→ PASSAGE PROVIDED
--------
Mine has the manual safety. I don't and won't use it. IMO it's so small and unobtrusive that you're unlikely to unintentionally engage it and may fail to disengage it during an oh **** event.
 
Leave it on the off position and it will be fine.
Until it's on the moment you need to use the gun, and you haven't trained to turn it off, and you lose.

I get it.
No, I don't think so.

If you need the gun, you're probably going to be dumping two weeks worth of adrenalin; that's not the moment to remember a relatively fine motor skill you haven't trained, on a lever that's already on the small side.
 
Manual safeties on a pistol offend me on a personal level. ;)

Practically, I can learn to live with it and have with various models. That said if given an easy no safety option I would rather that. My holster and training is my safety.
 
I have been carrying and training with a shield with a safety for a couple years. It hasn't been placed on safe once. No problems.
 
I would like to see an after market manufacturer develop a manual safety for the Shield with a different profile. I would want it to be easily manipulated by the shooter. It’s present profile is almost useless
 
Mine has a safety and I like it. It's unobtrusive and it's very positive and doesn't seem likely to get toggled on or off unexpectedly. I do think if a gun has a safety you should use it, and if you don't want to then you're better off with the version that doesn't have a safety at all. I know I'm an oddball here but I like a safety on a striker fired gun. The only handgun I would be comfortable with not having a manual safety would be one with a double action first pull, be it a revolver or autoloader.
 
Having used a 1911 since 1968 and training extensively with them I sweep where the safety would be on any semiauto I use, regardless of whether the pistol actually has one. I also practice with pistols at least twice per month so this good habit is regularly reinforced. That said, we all revert to our training in times of stress so if you're going to use some pistols with safeties, train for that so you'll sweep them off as a conditioned reflex. I find no loss in time from sweeping a non-existing safety in my striker-fired pistols or my DA/SA pistols.
--------
→ RECORDS
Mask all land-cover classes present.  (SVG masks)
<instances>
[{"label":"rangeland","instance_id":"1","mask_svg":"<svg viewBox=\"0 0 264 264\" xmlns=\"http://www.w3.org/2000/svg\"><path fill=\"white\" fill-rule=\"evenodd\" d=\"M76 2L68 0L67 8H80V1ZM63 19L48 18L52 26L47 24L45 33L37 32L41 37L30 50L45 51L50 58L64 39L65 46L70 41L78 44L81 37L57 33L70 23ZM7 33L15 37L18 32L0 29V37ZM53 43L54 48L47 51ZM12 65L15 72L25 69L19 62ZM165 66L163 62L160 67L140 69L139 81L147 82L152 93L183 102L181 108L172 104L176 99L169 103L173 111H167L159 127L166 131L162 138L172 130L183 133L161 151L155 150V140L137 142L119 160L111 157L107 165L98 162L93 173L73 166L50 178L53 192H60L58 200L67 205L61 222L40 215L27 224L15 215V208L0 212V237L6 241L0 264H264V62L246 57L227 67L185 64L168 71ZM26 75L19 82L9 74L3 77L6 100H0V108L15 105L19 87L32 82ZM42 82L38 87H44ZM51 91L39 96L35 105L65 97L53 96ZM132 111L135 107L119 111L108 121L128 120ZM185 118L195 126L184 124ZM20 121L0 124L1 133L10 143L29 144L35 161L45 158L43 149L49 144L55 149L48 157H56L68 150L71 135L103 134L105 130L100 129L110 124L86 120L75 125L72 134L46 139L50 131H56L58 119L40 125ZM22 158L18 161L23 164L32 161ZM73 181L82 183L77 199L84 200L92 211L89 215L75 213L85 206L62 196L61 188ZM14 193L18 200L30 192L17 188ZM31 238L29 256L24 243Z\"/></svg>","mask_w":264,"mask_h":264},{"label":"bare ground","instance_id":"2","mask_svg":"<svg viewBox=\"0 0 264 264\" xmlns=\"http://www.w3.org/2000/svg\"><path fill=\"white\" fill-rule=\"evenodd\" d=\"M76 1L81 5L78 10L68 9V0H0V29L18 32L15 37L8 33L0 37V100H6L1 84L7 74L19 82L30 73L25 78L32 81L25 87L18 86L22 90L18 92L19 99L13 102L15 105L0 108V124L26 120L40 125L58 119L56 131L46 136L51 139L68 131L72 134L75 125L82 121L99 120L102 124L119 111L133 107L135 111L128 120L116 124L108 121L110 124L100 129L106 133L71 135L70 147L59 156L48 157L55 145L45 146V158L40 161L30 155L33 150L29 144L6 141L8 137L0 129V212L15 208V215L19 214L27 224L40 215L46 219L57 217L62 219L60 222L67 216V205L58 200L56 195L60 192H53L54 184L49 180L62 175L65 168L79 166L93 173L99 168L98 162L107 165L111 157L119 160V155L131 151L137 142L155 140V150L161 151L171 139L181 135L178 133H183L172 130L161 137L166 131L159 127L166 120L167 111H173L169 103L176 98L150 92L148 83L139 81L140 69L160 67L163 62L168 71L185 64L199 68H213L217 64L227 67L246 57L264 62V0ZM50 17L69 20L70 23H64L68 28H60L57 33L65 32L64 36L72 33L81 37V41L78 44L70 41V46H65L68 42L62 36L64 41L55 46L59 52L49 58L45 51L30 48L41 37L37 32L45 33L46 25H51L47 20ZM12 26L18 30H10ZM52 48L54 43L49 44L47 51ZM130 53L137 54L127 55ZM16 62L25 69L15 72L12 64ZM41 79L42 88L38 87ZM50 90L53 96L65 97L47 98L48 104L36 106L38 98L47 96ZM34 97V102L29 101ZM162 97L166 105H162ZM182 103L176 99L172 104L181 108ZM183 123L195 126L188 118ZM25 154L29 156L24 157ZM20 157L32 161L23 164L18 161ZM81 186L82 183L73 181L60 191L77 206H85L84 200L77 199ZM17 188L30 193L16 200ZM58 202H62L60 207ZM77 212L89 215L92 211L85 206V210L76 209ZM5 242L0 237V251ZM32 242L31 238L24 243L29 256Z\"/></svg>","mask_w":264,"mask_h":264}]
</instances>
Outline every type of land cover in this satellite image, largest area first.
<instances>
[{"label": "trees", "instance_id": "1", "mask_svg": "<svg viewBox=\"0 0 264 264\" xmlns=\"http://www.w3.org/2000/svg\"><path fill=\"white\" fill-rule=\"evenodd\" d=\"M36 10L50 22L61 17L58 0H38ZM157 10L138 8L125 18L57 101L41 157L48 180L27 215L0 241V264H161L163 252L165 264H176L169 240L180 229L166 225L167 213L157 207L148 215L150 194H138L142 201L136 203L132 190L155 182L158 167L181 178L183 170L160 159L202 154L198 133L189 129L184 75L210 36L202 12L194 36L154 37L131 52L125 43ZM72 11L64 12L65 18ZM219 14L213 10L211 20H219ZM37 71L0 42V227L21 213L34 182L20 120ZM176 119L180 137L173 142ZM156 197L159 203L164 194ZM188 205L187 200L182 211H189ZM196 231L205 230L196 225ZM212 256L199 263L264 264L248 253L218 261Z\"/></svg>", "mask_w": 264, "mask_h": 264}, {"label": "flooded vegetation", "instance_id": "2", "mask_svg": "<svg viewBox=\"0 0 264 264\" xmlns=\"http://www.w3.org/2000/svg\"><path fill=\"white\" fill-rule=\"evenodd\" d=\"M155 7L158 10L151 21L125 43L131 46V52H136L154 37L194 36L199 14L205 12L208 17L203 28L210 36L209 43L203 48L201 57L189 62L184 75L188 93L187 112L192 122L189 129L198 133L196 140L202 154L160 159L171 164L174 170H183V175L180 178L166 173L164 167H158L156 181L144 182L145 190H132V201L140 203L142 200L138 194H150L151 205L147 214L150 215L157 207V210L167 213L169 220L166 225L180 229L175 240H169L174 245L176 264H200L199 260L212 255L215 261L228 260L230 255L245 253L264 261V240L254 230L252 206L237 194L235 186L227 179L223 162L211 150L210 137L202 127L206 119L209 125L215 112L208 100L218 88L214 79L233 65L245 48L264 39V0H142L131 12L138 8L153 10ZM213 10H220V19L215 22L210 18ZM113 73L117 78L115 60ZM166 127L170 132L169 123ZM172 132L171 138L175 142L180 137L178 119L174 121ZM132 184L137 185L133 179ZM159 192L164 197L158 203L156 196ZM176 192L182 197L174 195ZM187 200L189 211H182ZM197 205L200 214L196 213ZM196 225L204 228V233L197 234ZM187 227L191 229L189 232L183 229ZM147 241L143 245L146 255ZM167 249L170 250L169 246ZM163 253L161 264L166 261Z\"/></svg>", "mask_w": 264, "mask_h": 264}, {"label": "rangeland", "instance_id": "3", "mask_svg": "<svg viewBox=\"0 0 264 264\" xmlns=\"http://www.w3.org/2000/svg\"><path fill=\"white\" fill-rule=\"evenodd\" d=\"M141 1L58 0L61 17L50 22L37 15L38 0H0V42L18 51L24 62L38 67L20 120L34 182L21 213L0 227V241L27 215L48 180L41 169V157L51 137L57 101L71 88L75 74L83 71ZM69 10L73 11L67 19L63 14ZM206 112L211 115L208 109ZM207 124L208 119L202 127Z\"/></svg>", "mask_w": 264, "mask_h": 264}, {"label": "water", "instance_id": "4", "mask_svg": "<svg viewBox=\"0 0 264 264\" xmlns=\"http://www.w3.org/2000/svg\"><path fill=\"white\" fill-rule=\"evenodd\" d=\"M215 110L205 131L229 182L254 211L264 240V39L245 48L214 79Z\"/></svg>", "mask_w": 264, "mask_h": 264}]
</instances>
--------
→ SHORT PROBLEM 1
Reproduce word for word the part of the pistol safety discussion that opens with the words containing "Mine has the" and closes with "oh **** event.".
→ SHORT PROBLEM 2
Resume the discussion about manual safeties on pistols, adding new posts after the last one shown.

→ EXPECTED OUTPUT 1
Mine has the manual safety. I don't and won't use it. IMO it's so small and unobtrusive that you're unlikely to unintentionally engage it and may fail to disengage it during an oh **** event.

→ EXPECTED OUTPUT 2
YMMV but I doubt that it will.
 
I've had a Colt Gold Cup for more than 30 years. Right from the beginning, it never occurred to me not to use the thumb safety. It's on the same level as cocking a single action revolver. Neither have I needed an extended safety; the factory one has always worked fine. What is bad is a thumb safety that is physically difficult to manipulate or diverges from the Browning design in form or function.
 
I'm still in the camp of leave it off, and you are fine. I carry mine an awful lot. Never once has it magicly went to the on position. It takes a deliberate push to make it go to safe.

^THIS^

I don't' believe the non-safety version was available when I bought mine so there was no other option. I've carried it lots and I've shot it lots. The safety has never once been engaged, accidentally or on purpose. Darn thing is so small, I wouldn't trust disengaging it under stress.
 
I've always carried any semi-auto that has a safety with it off (to date, I've only carried DA/SA autos or DAO autos, the latter of which have not had safety levers.) My first striker-fired, safety-equipped semi-auto that will be purchased for carry and/or HD duty will be the G2C Taurus I'll be ordering before the week is out. If I like it as a carry gun, it will also be carried safety-off.

BTW, I'm left-handed.
 
^THIS^

I don't' believe the non-safety version was available when I bought mine so there was no other option. I've carried it lots and I've shot it lots. The safety has never once been engaged, accidentally or on purpose. Darn thing is so small, I wouldn't trust disengaging it under stress.

Same here! I'm a lefty and the only problem I've ever had is that I'll occasionally press the mag release when re-holstering. I've adjusted my holster location a bit and it seems to have fixed the issue...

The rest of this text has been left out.